══ Listed entries
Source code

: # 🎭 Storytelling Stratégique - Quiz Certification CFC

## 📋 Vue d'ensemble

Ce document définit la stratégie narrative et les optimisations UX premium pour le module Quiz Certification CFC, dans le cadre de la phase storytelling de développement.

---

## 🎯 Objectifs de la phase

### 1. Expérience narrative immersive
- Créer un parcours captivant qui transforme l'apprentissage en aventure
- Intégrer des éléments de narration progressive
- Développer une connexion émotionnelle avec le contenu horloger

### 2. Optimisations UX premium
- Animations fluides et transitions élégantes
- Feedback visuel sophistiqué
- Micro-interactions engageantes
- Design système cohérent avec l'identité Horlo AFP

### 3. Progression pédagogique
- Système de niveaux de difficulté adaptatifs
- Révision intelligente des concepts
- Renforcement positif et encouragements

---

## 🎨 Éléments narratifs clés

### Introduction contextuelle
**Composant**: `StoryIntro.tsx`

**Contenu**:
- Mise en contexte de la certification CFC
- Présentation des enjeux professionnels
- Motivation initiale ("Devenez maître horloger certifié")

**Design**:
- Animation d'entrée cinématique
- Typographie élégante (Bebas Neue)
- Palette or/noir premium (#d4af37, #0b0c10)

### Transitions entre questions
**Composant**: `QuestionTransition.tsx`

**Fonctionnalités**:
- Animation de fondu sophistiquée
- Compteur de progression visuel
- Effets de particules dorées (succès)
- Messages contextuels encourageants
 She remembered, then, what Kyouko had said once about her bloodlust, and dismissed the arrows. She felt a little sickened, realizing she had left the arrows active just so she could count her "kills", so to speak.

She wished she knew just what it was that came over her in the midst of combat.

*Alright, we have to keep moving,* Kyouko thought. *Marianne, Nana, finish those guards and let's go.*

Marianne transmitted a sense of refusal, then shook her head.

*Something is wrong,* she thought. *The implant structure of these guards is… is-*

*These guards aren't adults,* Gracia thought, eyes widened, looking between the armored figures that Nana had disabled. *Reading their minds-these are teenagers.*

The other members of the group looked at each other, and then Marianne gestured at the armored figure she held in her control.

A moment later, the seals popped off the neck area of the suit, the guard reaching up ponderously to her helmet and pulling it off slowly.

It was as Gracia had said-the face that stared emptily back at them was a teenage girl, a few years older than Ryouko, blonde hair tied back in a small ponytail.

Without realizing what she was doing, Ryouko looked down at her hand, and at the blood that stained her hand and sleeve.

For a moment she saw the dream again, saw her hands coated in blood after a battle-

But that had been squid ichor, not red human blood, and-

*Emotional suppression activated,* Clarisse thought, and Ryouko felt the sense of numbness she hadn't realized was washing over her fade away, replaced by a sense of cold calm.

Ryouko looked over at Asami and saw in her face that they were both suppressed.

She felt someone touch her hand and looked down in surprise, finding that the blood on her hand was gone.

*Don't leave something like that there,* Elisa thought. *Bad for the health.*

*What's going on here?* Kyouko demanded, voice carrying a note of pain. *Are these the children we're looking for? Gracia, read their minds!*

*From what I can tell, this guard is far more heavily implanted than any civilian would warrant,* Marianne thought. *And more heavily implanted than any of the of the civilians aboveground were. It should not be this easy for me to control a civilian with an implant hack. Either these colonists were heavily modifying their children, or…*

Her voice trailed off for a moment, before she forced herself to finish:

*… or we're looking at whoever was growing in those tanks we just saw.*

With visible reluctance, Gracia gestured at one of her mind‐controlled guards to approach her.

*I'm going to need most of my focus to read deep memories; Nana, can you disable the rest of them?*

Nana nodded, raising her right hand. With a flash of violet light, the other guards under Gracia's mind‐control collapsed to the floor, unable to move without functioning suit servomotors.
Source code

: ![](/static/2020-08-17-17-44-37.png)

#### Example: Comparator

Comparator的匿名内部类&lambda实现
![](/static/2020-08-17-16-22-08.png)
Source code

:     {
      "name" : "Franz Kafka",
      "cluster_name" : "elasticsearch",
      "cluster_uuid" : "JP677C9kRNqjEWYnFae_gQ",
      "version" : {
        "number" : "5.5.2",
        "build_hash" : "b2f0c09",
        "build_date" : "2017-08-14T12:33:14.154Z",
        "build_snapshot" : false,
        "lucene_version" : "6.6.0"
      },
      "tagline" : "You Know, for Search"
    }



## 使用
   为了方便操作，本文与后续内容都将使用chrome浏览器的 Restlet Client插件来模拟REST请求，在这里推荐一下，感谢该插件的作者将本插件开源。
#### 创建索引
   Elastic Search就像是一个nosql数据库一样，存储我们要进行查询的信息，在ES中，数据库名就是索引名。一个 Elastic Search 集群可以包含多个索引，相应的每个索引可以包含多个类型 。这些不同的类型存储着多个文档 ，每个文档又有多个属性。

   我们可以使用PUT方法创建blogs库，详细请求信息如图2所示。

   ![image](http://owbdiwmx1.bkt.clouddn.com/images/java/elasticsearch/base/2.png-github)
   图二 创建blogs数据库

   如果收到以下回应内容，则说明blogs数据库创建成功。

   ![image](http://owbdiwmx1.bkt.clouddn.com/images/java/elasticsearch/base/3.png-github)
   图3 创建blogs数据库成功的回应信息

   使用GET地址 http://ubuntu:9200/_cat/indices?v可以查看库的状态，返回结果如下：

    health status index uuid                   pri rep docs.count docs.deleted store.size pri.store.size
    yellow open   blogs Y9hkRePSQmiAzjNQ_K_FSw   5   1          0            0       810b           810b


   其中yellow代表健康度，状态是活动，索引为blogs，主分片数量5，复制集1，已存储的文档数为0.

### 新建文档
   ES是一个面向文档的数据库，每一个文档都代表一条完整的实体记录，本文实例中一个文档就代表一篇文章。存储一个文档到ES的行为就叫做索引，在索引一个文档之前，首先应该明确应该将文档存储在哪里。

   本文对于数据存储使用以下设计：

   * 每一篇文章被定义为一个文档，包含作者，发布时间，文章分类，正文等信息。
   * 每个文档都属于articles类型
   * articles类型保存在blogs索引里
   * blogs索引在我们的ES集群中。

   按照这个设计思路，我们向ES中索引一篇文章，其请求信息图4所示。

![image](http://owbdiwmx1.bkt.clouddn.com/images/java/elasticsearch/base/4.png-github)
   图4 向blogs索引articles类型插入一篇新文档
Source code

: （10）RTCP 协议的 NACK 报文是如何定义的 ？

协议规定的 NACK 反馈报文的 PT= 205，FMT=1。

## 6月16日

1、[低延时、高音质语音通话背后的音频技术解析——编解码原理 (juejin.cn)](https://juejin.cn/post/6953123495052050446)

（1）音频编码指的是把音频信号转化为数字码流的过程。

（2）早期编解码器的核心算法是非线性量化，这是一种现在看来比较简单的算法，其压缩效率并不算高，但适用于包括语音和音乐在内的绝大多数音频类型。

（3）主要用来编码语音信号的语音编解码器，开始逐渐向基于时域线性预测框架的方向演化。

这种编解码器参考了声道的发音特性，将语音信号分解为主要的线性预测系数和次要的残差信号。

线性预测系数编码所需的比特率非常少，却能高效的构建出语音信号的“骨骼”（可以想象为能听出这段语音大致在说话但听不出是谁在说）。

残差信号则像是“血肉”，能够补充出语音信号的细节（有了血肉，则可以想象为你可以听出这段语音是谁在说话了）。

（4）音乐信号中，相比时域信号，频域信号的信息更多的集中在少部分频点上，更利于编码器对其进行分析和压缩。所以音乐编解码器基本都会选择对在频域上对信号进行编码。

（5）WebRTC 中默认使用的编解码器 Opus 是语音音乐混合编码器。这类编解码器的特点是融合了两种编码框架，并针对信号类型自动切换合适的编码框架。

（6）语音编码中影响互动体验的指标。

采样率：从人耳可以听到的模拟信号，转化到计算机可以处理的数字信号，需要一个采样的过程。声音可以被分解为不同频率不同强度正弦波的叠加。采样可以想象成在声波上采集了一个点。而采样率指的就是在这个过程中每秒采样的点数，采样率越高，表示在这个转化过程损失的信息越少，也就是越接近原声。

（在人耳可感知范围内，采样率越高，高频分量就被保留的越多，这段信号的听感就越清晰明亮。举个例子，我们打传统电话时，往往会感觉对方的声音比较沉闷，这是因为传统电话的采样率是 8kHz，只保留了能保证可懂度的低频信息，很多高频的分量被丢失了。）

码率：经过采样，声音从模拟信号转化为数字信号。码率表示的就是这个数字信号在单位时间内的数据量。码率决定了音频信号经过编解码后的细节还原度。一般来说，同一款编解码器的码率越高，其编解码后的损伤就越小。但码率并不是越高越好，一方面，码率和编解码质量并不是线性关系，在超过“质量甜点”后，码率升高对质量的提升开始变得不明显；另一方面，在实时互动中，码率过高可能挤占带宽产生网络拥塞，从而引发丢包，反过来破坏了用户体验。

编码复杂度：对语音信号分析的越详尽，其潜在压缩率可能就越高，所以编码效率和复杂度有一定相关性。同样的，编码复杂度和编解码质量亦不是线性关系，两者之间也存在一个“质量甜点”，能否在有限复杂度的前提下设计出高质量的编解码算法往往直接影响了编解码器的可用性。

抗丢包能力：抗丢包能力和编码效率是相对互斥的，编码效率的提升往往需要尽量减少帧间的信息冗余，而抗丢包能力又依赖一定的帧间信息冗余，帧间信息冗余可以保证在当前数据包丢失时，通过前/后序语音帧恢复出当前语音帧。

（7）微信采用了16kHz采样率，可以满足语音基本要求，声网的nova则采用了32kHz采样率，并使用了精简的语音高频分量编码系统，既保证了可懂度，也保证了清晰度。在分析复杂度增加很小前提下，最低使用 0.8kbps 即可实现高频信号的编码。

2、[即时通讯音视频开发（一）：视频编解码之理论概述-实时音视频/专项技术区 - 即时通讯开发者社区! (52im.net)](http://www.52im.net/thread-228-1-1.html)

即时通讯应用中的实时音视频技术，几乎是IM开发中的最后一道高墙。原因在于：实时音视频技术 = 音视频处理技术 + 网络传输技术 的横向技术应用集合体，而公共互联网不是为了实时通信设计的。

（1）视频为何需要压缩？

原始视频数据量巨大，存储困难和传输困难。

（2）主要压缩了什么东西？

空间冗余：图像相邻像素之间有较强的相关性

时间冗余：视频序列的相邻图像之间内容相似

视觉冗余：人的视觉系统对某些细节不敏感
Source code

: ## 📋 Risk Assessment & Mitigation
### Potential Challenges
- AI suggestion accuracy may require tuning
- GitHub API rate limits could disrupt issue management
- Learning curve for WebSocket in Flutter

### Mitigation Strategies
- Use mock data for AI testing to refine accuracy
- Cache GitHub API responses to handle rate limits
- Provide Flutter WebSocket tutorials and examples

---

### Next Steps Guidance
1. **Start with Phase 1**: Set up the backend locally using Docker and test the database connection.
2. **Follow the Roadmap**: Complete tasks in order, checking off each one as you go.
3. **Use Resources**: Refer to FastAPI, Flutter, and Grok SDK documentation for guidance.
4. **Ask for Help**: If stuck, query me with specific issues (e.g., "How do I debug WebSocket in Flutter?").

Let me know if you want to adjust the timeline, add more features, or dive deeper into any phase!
════
### Assignment
Reproduce verbatim everything in the entries from the line containing "for the health.*" down to the line containing "read their minds!*", including both of those lines.

### Your response
*Don't leave something like that there,* Elisa thought. *Bad for the health.*

*What's going on here?* Kyouko demanded, voice carrying a note of pain. *Are these the children we're looking for? Gracia, read their minds!*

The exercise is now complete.